Welcome to the Ruby community and I hope we see more good work from you!

Ryan

(TLOlczyk) #4

Hmm. Being new to these packages, I wouldn't understand
exactly what the differences are, but wouldn't you be better
off building it on top of htmltools?

Or at lest using their SGML parser ( which I understand is a port
or the Python SGML parser ).

The reply-to email address is olczyk2002@yahoo.com.
This is an address I ignore.
To reply via email, remove 2002 and change yahoo to
interaccess,

···

On 19 Aug 2005 12:38:50 -0700, "Leonard Richardson" <leonardr@segfault.org> wrote:

I've created a Ruby port of Beautiful Soup, my Python module for HTML
screen-scraping. The goal is to make it trivial to get the data you
need out of complex and/or poorly-formed *ML.

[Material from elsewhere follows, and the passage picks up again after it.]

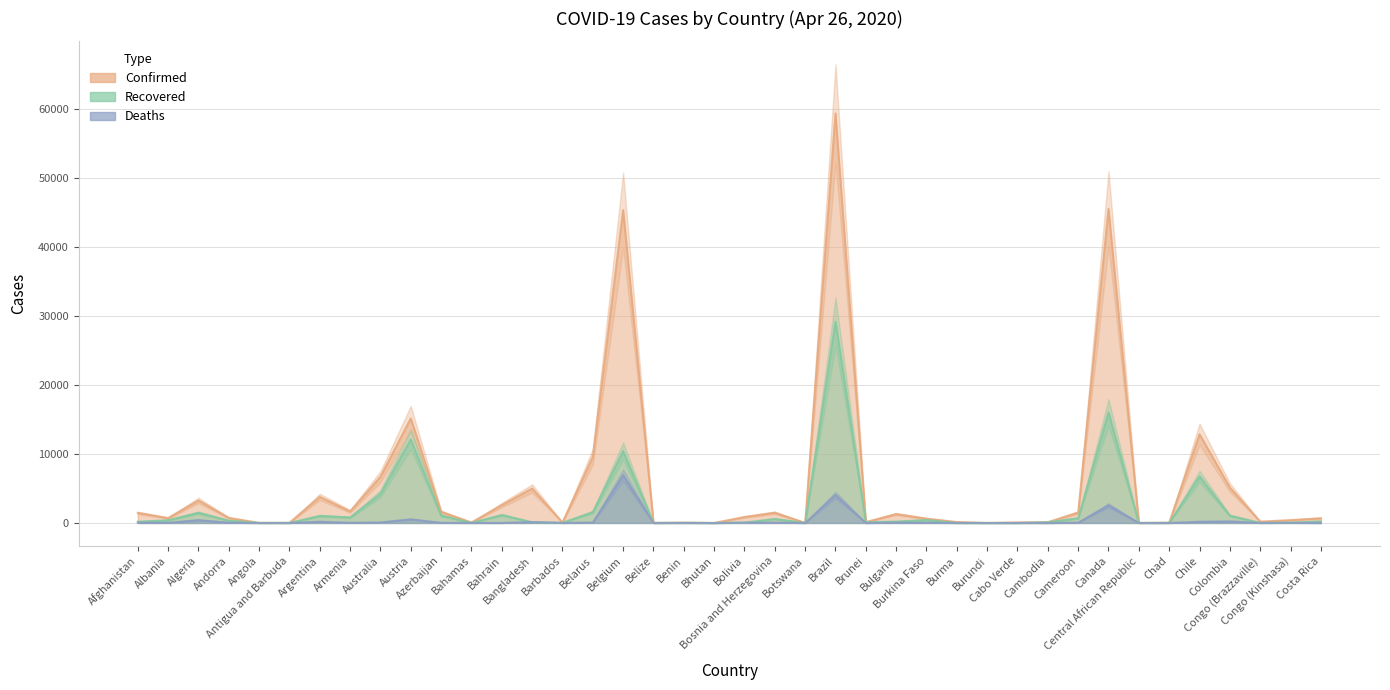

Rank the categories by Deaths value from highest to lowest.

Belgium, Brazil, Canada, Austria, Algeria, Colombia, Argentina, Chile, Bangladesh, Australia, Belarus, Bosnia and Herzegovina, Bulgaria, Cameroon, Afghanistan, Bolivia, Burkina Faso, Andorra, Armenia, Congo (Kinshasa), Albania, Azerbaijan, Bahamas, Bahrain, Barbados, Congo (Brazzaville), Costa Rica, Burma, Antigua and Barbuda, Angola, Belize, Benin, Botswana, Brunei, Burundi, Cabo Verde, Bhutan, Cambodia, Central African Republic, Chad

A beta release is available at:
http://www.crummy.com/software/RubyfulSoup/

Please let me know what you think of this library.

Leonard

**
Thaddeus L. Olczyk, PhD

There is a difference between
*thinking* you know something,
and *knowing* you know something.

(James Edward Gray II) #5

I would expect Google to have fairly good pages, but that's a random guess, not me speaking from experience.

However, be careful to examine the legal issues here. I seriously doubt this is allowed.

James Edward Gray II

···

On Aug 19, 2005, at 2:48 PM, Josh Charles wrote:

How good is this for scraping google search results (web)?